Qualche idea su cosa forse è mancato nella scaletta dell’attività, così come l’abbiamo proposta in classe, mi è venuta dalla lettura (appunto, successiva al Seminario) di Girare intorno all’arte di Francesco De Bartolomeis, (Firenze, La Nuova Italia, 1990). Il libro si rivolge specificatamente a chi si occupa di Educazione all’immagine e considera l’importanza, dopo l’osservazione di un’opera, di un “allontanamento” per poi produrre una propria opera come via ad un reale apprendimento; propone, cioè, l’approccio della “valutazione produttiva”, del capire “facendo”, lavorando da artisti senza pretendere di esserlo, ma sperimentando dal di dentro come funziona un’opera d’arte, quali sono i problemi del disporre la materia e i colori nello spazio del supporto. Nel nostro caso potrebbe corrispondere al rendere i caratteri dei personaggi. Naturalmente prima deve esserci “l’osservazione”, guidata da esperti, seguita poi dalla fase di “allontanamento” dall’opera studiata, per poter produrre, poi, senza ri-produrre; in modo sia di esprimere la propria necessità creativa, sia di “sviluppare la capacità di interpretare opere d’arte ricostruendo circostanze storiche, materiali, tecniche, stilistiche. Perciò la produzione personale né investe le opere con effetti di deformazione né è subordinata a compiti di valutazione” (p. 219). Dopo questo “allontanamento produttivo” il “ritorno” all’opera data, il nuovo avvicinamento, quello che forse è mancato nella nostra attività.
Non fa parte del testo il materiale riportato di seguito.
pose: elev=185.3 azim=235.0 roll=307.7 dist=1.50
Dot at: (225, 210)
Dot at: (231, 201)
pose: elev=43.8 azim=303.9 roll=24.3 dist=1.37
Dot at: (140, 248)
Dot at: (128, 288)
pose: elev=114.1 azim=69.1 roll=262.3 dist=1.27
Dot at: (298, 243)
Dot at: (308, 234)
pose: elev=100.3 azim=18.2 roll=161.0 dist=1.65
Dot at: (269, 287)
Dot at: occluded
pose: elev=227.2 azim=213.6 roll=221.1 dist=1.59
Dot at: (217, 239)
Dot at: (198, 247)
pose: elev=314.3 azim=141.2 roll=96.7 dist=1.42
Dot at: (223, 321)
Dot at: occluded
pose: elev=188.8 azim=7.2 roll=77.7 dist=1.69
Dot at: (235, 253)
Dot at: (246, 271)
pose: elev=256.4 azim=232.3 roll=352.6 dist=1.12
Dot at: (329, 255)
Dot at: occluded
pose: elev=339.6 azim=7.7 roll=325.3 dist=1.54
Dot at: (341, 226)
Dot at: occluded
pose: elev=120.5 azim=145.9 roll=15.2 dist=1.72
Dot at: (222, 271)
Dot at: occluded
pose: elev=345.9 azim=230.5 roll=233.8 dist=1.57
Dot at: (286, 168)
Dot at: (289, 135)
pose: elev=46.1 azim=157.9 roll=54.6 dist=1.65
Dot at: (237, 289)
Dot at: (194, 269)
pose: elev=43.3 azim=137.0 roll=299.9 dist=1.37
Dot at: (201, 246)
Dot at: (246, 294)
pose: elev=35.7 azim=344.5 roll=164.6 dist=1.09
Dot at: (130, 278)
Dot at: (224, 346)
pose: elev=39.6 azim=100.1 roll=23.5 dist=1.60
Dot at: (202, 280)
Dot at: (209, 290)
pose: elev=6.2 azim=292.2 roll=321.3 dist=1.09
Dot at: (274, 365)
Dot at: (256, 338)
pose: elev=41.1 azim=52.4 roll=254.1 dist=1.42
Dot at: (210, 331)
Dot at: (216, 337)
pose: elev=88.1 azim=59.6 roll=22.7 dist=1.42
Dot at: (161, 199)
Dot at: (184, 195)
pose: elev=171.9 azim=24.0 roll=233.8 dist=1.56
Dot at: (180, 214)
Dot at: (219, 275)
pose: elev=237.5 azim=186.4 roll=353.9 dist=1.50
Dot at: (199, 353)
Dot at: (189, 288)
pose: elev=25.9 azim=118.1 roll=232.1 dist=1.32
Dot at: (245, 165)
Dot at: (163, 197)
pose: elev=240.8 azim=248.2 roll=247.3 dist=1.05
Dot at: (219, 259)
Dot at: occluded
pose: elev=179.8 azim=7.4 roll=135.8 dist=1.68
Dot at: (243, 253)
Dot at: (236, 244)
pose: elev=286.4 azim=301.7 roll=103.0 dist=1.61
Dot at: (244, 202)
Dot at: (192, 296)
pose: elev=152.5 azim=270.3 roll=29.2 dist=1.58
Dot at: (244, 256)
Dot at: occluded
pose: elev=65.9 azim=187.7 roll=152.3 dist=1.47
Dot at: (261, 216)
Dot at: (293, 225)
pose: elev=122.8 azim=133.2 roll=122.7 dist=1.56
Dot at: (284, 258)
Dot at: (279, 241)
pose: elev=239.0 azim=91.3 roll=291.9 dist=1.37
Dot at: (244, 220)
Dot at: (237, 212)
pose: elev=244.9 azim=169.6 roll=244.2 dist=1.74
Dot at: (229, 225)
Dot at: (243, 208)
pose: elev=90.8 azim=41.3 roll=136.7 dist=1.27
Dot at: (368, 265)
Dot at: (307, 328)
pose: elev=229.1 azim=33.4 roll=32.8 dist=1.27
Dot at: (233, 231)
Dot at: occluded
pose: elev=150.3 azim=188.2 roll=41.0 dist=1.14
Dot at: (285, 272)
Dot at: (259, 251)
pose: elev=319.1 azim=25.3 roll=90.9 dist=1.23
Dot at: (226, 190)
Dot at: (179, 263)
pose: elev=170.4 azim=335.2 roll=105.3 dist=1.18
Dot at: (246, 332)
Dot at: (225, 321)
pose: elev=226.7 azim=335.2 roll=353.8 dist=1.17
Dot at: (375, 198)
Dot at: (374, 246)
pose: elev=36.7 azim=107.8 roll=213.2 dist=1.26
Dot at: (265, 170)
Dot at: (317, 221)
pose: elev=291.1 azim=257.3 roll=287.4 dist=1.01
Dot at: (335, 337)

È infatti un ritorno che porta a delle grandi scoperte: quello che prima era un testo immobile, dato, attraverso la nostra produzione “è diventato”, ha dovuto muoversi “e facciamo una grande scoperta: una cosa arbitraria può essere necessaria, una cosa semplice, tutta in superficie, può avere una quarta dimensione che conduce lontano lungo linee di significati e oltre. All’interno scopriamo il simbolo e ancora più all’interno lo stile” (p. 220). È in questo ritornare all’originale che probabilmente si diventa consapevoli della portata dell’opera che abbiamo avuto tra le mani e con la quale abbiamo giocato, della complessità che non siamo stati capaci di rendere e dell’aspetto che invece abbiamo scelto di sottolineare, tralasciandone altri.

Per concludere

La proposta di questo metodo didattico, con le dovute modifiche, trattandosi i nostri di corsi di lingua e/o letteratura, non potrà certo esaurirsi nelle brevi citazioni riportate sopra. Queste vorrebbero avere, invece, in questa occasione l’obiettivo di farci riflettere sul rapporto molte volte troppo ossequioso, distante che noi per primi abbiamo con i testi che riteniamo importanti, da conoscere, ma con il dovuto rispetto. Diversi colleghi, dopo il Laboratorio dedicato al “fotoracconto”, ci hanno confessato di aver avuto un brivido nel vedere il racconto di Calvino ridotto in un fumetto. Ma non ci rendiamo conto, però, che proponendo in classe un’attività piuttosto che un’altra, non facciamo altro che ricreare lo stesso tipo di rapporto freddo e ostico tra il testo e gli studenti, senza incoraggiare realmente quella lettura, libera, leggera, fresca, amichevole, direi, che poi affermiamo di volere, ma solo a parole.

[1] Per il concetto di “sfondo” vedi Boscolo, P., 1986Psicologia dell’apprendimento scolastico. Aspetti Cognitivi, Torino, Utet, p. 128.